Cloud Cost Reduction

How does Voithos reduce my cloud costs?

The largest component of a typical cloud bill is the cost of CPU and memory. These resources are bundled in the machine instances provided by your cloud provider (nodes in Kubernetes). Container orchestration platforms like Kubernetes rely on a quota system to schedule application instances onto machines. Scheduling involves a constraint satisfaction problem, wherein application instances must be matched to machines such that the aggregate quota on each machine doesn’t exceed its capacity. This quota system introduces a scheduling bottleneck, and is the primary culprit behind low resource utilization. Voithos solves the overprovisioning problem by setting resource quotas according to consumption, which allows your K8s scheduler to fit your applications onto fewer nodes.

To demonstrate this, let’s provision a GKE cluster with the cluster autoscaler enabled, and deploy five copies of the online boutique application that we used previously in our tutorial. Figure 1 shows the cluster dashboard view during the initial hours following installation. The path to cost savings is accomplished using the following three steps.

Install Voithos and observe the default recommendations. In our example, we see that the total requests recommended by Voithos (blue line) under the default autoscaling group configuration is ~30% lower than the kubestate requests (yellow line) for both CPU and memory. Also shown is the underlying CPU and memory usage (green line), and the total CPU and memory capacity in the cluster (orange line). In effect, the orange line reflects what you are paying for, and the green line reflects what you are using (utilization=green/orange). Our cluster is running at ~20% CPU utilization and ~10% memory utilization, which is typical.
Configure Voithos to autoscale your workloads. Next, we’ll install the custom VoithosAutoscalingGroup resource provided here, but with enablePatching=false set universally, to specialize Voithos specifically for the online boutique microservices. Disabling patching allows you to view the impact that Voithos will have without imparting changes to your cluster. Here we’re configuring Voithos to be much more aggressive with it’s CPU recommendation, while keeping the memory configuration close to the default settings. Note that in this case the Kubernetes scheduler is being constrained by CPU, not memory, and so reducing memory requests would increase the likelihood of OOM errors while having no effect on the node count.
Turn on automatic patching. Now that we’re comfortable with the recommendations shown in region 2 in Figure 1, we can enable automatic patching on the online boutique resources. To do this, we can patch the autoscalinggroup with enablePatching=true set universally. Within region 3 in Figure 1, we observe the kubestate requests (yellow line) slowly converge to Voithos’ recommendations (blue line) over the course of 1 hour, which is the value that we’ve specified in the .spec.configuration.patching.schedule field. As expected, we observe a subsequent decrease in the node count following this update.
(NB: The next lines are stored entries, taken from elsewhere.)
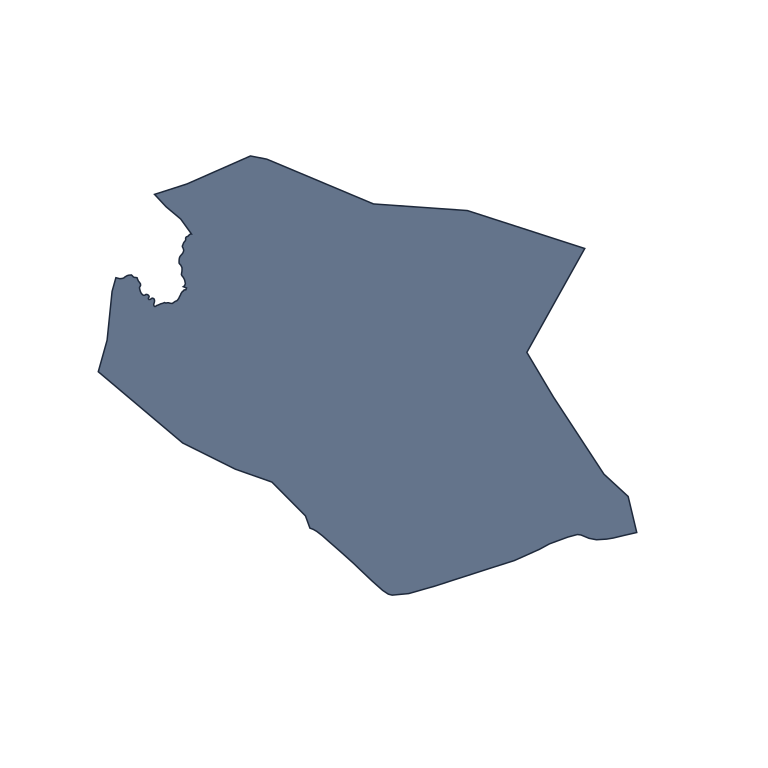 outline of Bama, Borno, Nigeria, rotated 20°
{"feature_id": "59680162B41357004175190", "entity_name": "Bama", "entity_type": "district", "adm_level": 2, "iso_a3": "NGA", "parent_name": "Nigeria", "parent_adm1": "Borno", "projection": "robinson", "projection_center": [13.793, 11.51], "detail": "fine", "context": "isolated", "style": "filled", "palette": "slate", "viewbox_px": 768, "rotation_deg": 20, "n_neighbors": 0, "source": "geoboundaries", "source_scale": "gbopen_adm2", "svg_char_len": 2351}
<svg xmlns="http://www.w3.org/2000/svg" viewBox="0 0 768 768"><g transform="rotate(20 384 384)"><path d="M228.5,214.3L196.9,212.8L180.5,215.4L130.4,263.4L103.5,284.3L118.6,292.0L136.5,298.5L151.8,308.9L150.7,309.4L149.8,310.8L149.2,312.3L148.0,313.3L147.7,314.0L147.7,314.9L148.2,315.8L148.3,317.0L148.1,317.8L147.6,319.1L147.4,320.2L147.4,321.2L147.4,322.2L147.3,323.3L147.6,324.0L148.8,325.1L149.4,325.9L150.0,326.7L150.2,327.6L150.2,329.5L149.8,330.9L149.2,332.4L148.7,333.9L148.6,335.1L148.8,336.6L149.2,338.0L149.6,339.2L150.1,340.5L150.9,341.1L152.2,341.7L153.2,342.6L154.4,343.8L155.1,345.7L155.6,347.3L155.8,348.7L156.2,350.5L157.3,351.5L158.5,352.2L159.7,353.1L160.8,354.2L161.4,355.0L162.1,356.1L163.1,357.8L162.9,360.0L162.1,361.2L165.6,361.3L165.6,363.2L165.0,363.5L164.6,363.7L164.0,363.9L163.6,365.4L163.0,365.8L162.3,368.4L162.3,370.0L162.0,371.7L161.9,373.3L161.5,375.1L160.9,376.6L159.6,377.7L158.4,379.4L157.5,380.7L156.2,381.1L155.0,381.3L153.8,381.3L152.7,381.7L151.3,382.6L149.9,382.5L149.3,383.1L148.3,384.0L146.9,384.9L145.8,386.0L144.6,387.2L143.6,387.9L142.7,389.3L141.8,389.6L141.0,389.1L140.5,388.3L140.3,387.5L140.3,386.6L140.2,385.2L139.7,383.7L138.7,382.6L137.3,382.4L136.3,383.0L135.6,384.3L134.3,385.0L133.4,384.5L133.2,383.7L133.5,382.6L133.3,381.9L132.2,381.1L130.7,380.9L129.7,381.2L128.8,382.4L127.7,382.9L126.7,382.7L125.6,382.2L124.4,381.4L123.3,380.2L122.2,378.7L121.3,377.2L121.3,376.2L121.6,374.8L121.0,373.3L119.7,372.3L117.9,371.2L116.6,369.8L115.6,368.6L114.3,368.8L113.0,369.2L111.8,369.1L110.7,368.5L109.4,367.9L108.1,368.5L107.0,369.0L105.6,370.0L104.7,371.1L103.8,372.2L103.2,373.4L101.8,374.4L99.7,375.4L95.7,375.8L96.8,390.0L108.8,437.5L109.1,441.3L111.3,470.2L215.0,508.3L273.4,514.9L312.2,514.5L355.3,534.8L363.7,544.8L367.2,544.8L371.2,545.5L378.1,547.7L385.9,550.8L393.2,553.6L400.6,556.5L416.6,562.9L425.2,566.7L440.4,573.3L453.3,578.4L459.9,580.0L463.9,579.6L475.1,574.3L478.9,572.5L486.1,567.3L492.1,562.9L501.1,556.4L516.2,544.6L522.4,539.8L536.3,529.0L548.1,519.8L566.8,505.4L586.7,486.1L594.2,477.6L609.1,465.0L617.2,459.3L620.7,458.5L629.5,458.9L636.9,457.7L646.3,453.6L652.0,450.4L661.5,444.1L672.3,437.1L651.9,406.2L621.5,393.5L547.8,338.4L543.0,334.5L507.4,305.4L517.9,240.0L526.3,188.0L403.0,192.5L312.5,218.4L228.5,214.3Z" fill="#64748b" stroke="#1e293b" stroke-width="1.5"/></g></svg>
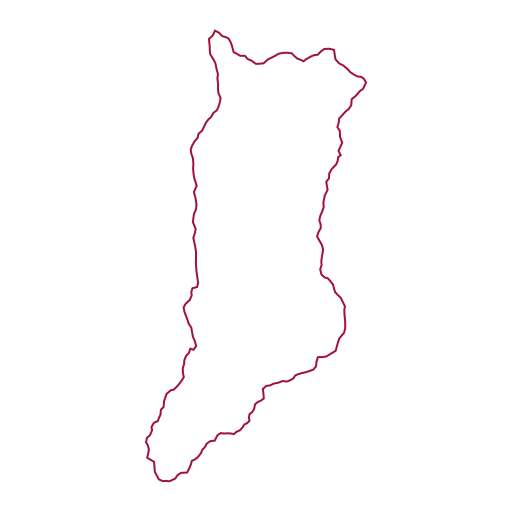 Flórida Paulista, São Paulo, Brazil
{"feature_id": "56859067B82838565054895", "entity_name": "Flórida Paulista", "entity_type": "district", "adm_level": 2, "iso_a3": "BRA", "parent_name": "Brazil", "parent_adm1": "São Paulo", "projection": "natural_earth1", "projection_center": [-51.174, -21.549], "detail": "fine", "context": "isolated", "style": "outline", "palette": "rose", "viewbox_px": 512, "rotation_deg": 0, "n_neighbors": 0, "source": "geoboundaries", "source_scale": "gbopen_adm2", "svg_char_len": 3432}
<svg xmlns="http://www.w3.org/2000/svg" viewBox="0 0 512 512"><path d="M366.0,82.5L363.9,78.8L361.0,76.8L357.7,76.5L354.4,74.9L350.5,72.3L347.7,69.2L343.3,65.5L339.1,63.4L335.5,59.3L334.7,54.7L334.0,49.8L328.8,48.7L324.3,49.0L320.7,51.6L317.8,54.7L314.3,55.1L311.5,56.2L305.9,59.3L303.6,61.3L300.8,59.8L297.5,58.7L294.3,56.0L291.9,53.4L287.5,52.7L282.9,52.9L278.4,53.8L275.2,55.8L271.6,57.6L268.0,59.4L263.6,63.3L258.8,63.8L255.8,63.8L251.6,60.7L247.5,58.9L244.9,55.8L240.3,55.8L233.6,52.0L231.9,45.6L230.7,42.4L228.7,38.7L225.8,37.1L222.3,36.2L219.0,32.7L215.0,30.7L212.5,35.8L209.0,38.9L209.4,43.7L209.8,47.5L209.8,50.9L210.3,54.4L212.8,58.4L215.3,62.9L216.7,69.6L218.0,74.2L217.4,78.1L218.1,84.5L218.0,89.6L218.6,93.4L220.6,98.1L219.6,103.2L218.2,107.6L216.8,110.3L213.3,113.0L210.9,117.3L208.4,119.4L205.9,122.8L204.5,125.7L202.0,130.8L198.6,133.7L197.6,137.9L194.5,141.4L192.0,145.9L190.7,149.5L191.3,153.5L192.9,158.2L193.4,164.0L193.1,168.5L193.5,173.4L194.2,178.0L196.7,185.8L193.9,192.0L195.4,197.5L196.5,204.3L196.1,209.0L193.9,214.2L192.9,222.1L194.2,225.4L195.6,228.8L195.1,232.6L193.3,237.7L194.4,243.0L195.3,247.1L196.0,252.1L196.0,258.8L195.9,263.4L196.4,270.3L197.4,278.2L198.2,282.9L197.0,287.1L192.5,288.2L191.3,292.0L191.7,295.5L189.7,300.0L185.7,303.7L183.6,307.4L184.4,311.6L185.7,315.1L187.5,319.8L188.6,323.6L191.3,327.6L192.2,332.8L192.9,336.7L194.8,341.1L196.1,346.1L193.6,349.7L190.3,348.7L188.9,352.9L186.1,355.8L184.3,360.3L184.1,364.1L182.8,367.9L182.9,372.5L183.8,377.2L181.6,380.7L178.3,385.0L176.0,387.5L173.6,389.7L170.7,390.3L166.6,393.9L164.0,401.3L163.6,407.0L160.9,409.7L160.5,414.8L159.0,417.7L157.9,421.0L153.9,422.8L151.5,426.9L152.1,430.3L149.9,435.3L147.0,437.8L146.0,442.1L147.8,445.3L148.9,449.5L148.3,453.0L147.2,457.8L154.0,461.8L154.5,467.1L154.8,471.8L156.5,474.9L158.8,479.3L162.6,481.1L166.3,480.9L169.5,481.3L175.3,478.5L177.3,475.4L180.9,472.9L184.3,472.7L187.2,472.5L189.3,468.2L190.9,464.4L191.9,460.8L195.1,459.3L197.8,457.2L201.0,453.1L202.3,449.7L204.8,447.3L206.7,443.6L210.4,441.1L214.7,440.7L217.3,435.5L220.5,433.1L223.7,433.5L228.0,433.3L231.0,433.5L233.9,434.1L236.2,432.0L239.9,430.3L242.6,427.4L244.2,424.6L247.2,423.1L249.5,420.9L248.9,417.7L249.5,414.2L252.2,412.1L254.1,409.0L255.0,404.4L257.6,402.1L260.9,400.6L263.8,398.5L263.5,394.7L262.9,389.0L266.2,385.9L269.7,385.5L273.8,383.6L278.7,382.6L282.6,381.0L286.7,381.6L289.7,380.5L293.3,378.5L295.1,375.6L298.1,374.2L301.4,373.2L304.7,372.5L308.4,371.4L313.3,369.6L316.1,366.2L316.4,362.0L317.9,357.1L322.3,357.1L326.3,356.5L331.0,353.6L335.6,350.9L336.5,347.8L337.6,343.7L339.2,338.7L341.5,335.7L344.0,332.9L345.2,328.4L345.2,322.0L344.6,316.0L344.3,310.2L344.9,306.2L342.9,302.2L340.7,297.7L337.7,294.9L335.2,292.2L334.1,288.8L332.9,284.4L330.4,281.1L327.8,278.3L324.3,277.3L321.4,274.4L320.2,269.3L321.6,265.1L321.3,261.2L321.9,256.8L322.6,252.8L323.1,249.6L322.0,245.2L319.4,240.6L317.1,236.5L318.1,232.9L320.8,228.0L320.5,223.7L319.3,220.5L320.3,215.7L322.3,211.2L323.7,207.2L323.4,202.4L324.8,195.4L327.6,189.8L326.9,186.0L326.3,181.6L329.0,178.4L329.2,173.5L331.6,169.2L334.0,166.7L336.1,164.4L337.6,161.1L338.2,157.1L340.7,155.2L338.5,150.8L340.2,147.2L342.2,142.8L340.0,136.6L339.8,130.8L337.4,127.2L338.7,122.5L339.1,118.6L342.6,114.8L345.7,111.4L348.5,109.2L351.2,105.4L351.7,99.2L355.3,96.3L357.9,93.5L360.1,90.9L362.9,89.0L364.4,86.1L366.0,82.5Z" fill="none" stroke="#9f1239" stroke-width="2"/></svg>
The impact Voithos has on the costs of this cluster can be precisely quantified by comparing the node count before (region 1) and after (region 4) installation. We’ve reduced the node count from 5 to 3, which directly translates to a 40% reduction in the cost of the underlying nodes!

Fig.1 Cluster-level dashboard view showing the three phases of a Voithos deployment: 1) install Voithos and evaluate its default behavior, 2) configure Voithos for your application(s) and evaluate the updated behavior, 3) enable patching and observe the kubestate requests decrease gradually. The last step is to observe your cluster node count gradually decrease (bottom plot), and start saving. Legend: green=cadvisor, yellow=kubestate, blue=voithos.

The actual allocation (yellow line) never fully converges to Voithos’ recommendation (blue line); this is primarily because we’ve only selected the onlineboutique namespaces in our voithos autoscaling group. Deviations are also introduced by the fact that the blue line is calculated using the real-time requests recommendations along with simulated replicas values assuming those requests were applied, while the yellow line is produced from the requests in kubestate, which get updated less frequently.

Voithos works alongside your cluster autoscaler to decrease your node count. If you’re not already using node autoscaling, the K8s cluster autoscaler and Karpenter are both mature, widely adopted options.